THE PEOPLE OF THE STATE OF NEW YORK, RESPONDENT,
v.
DAVID DIAZ, DEFENDANT-APPELLANT.



Judgment, Supreme Court, New York County (Lewis Bart Stone, J.), rendered February 8, 2006, convicting defendant, after a jury trial, of criminal possession of a controlled substance in the second degree, and sentencing him, as a second felony drug offender, to a term of 7 years, affirmed.

Published by New York State Law Reporting Bureau pursuant to Judiciary Law § 431.

This opinion is uncorrected and subject to revision before publication in the Official Reports.

Gonzalez, P.J., Nardelli, Catterson, Moskowitz, Renwick, JJ.

3727/05

Defendant was convicted of criminal possession of a controlled substance in the second degree after 253 packets of crack cocaine worth $3,000 were found in a hidden compartment of a minivan that was driven, but not owned, by defendant. The People prosecuted on a theory of constructive possession. We find that the evidence was legally sufficient to establish beyond a reasonable doubt that defendant knowingly and unlawfully possessed crack cocaine and that the crack cocaine he possessed weighed at least four ounces (see Penal Law § 220.18[1]).

Moreover, we find the court properly denied defendant's motion to suppress on grounds of an illegal search. Testimony at the suppression hearing established that on July 21, 2005, Officer Angel Torres of the Manhattan Gang Squad spotted a double-parked minivan, with its engine running, at the corner of W. 152nd Street and Broadway, a known drug-prone area. Torres observed defendant exit the vehicle from the driver's seat to scrape off a Sanitation Department sticker from the vehicle's window with a razor blade. Because the vehicle was illegally double parked in a drug-prone area, Torres approached defendant. When asked why he was double parked, defendant replied that he was waiting for a friend who was inside the grocery store across the street. When Torres asked defendant to move the vehicle, defendant replied that his friend would return from the store in five minutes. Torres testified that defendant had a calm demeanor.

•••

# [Assignment A]
In the court opinion, how many packets of crack cocaine were found in the minivan?
# [Assignment B]
Carry the court opinion forward from its final sentence.
The records after this point are not needed for any task.

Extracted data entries
•••

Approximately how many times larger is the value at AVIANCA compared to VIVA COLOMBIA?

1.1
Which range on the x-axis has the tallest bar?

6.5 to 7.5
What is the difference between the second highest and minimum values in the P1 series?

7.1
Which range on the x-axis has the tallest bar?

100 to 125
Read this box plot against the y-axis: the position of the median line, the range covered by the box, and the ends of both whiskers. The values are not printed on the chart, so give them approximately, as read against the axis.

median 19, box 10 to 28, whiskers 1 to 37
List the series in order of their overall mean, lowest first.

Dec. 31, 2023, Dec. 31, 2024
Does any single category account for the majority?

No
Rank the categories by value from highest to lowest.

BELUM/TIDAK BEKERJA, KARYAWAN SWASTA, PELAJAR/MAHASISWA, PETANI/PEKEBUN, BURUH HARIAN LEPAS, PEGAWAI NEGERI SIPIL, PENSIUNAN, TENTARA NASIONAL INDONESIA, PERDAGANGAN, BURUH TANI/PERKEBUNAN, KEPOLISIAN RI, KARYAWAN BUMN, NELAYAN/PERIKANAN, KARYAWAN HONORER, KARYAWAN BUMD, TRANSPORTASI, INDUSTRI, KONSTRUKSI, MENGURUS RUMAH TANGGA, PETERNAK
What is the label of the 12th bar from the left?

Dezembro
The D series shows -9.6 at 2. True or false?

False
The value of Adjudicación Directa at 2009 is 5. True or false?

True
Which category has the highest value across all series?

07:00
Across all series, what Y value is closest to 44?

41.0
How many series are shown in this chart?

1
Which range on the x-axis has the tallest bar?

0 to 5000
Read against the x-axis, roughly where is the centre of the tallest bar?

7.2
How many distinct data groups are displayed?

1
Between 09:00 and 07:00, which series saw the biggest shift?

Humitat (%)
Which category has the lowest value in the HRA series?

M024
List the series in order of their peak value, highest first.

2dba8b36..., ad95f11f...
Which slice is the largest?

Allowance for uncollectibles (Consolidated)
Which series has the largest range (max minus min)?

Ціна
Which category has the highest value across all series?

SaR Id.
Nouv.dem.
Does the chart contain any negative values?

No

•••

# [Task response A]
253 packets.

# [Task response B]
Nevertheless, when the friend failed to return, Torres became suspicious, and believing that drug activity was taking place, asked defendant to show him paperwork for the vehicle. When defendant opened the door to reach into the minivan, Torres, who was standing behind defendant, looked inside the vehicle with a flashlight held on defendant's hands in order to ensure his safety. In doing so, Torres leaned partially into the vehicle.

Torres then observed two $100 bills near the center console of the vehicle and also a small one-inch bag. Although the bag was empty, there appeared to be green particles in the bag which Torres believed to be marijuana. Torres did not smell any marijuana odor coming from the car but based on his observation, he asked defendant to step out of the vehicle.

After confirming that the small bag had contained marijuana, Torres searched the glove compartment and recovered nine new crack pipes, prescription drugs and registration papers. The prescription drugs were not in defendant's name. Moreover, the minivan was registered to a person of a different name but it had not been reported stolen.

At that point, Torres searched the vehicle, and by tugging on the right passenger air bag compartment, he noticed velcro material and determined there was a possibility of concealed items. Upon further searching, Torres discovered 253 bags of crack cocaine hidden in the compartment, whereupon he arrested defendant. After the arrest, defendant changed his story and told Torres that he had borrowed the minivan to buy "weed" and that he had nothing else to say. Torres further testified that he established that defendant lived just two blocks away from where he had double parked the minivan.

On August 31, 2005, a New York County grand jury handed up an indictment against defendant charging him with criminal possession of a controlled substance in the second and third degrees. Defendant moved to suppress the evidence seized from the minivan.

On October 31, 2005, the trial court held a suppression hearing, at the conclusion of which the court denied defendant's motion, finding that Torres was credible and acted reasonably when he testified that he leaned into the minivan to ensure his own safety.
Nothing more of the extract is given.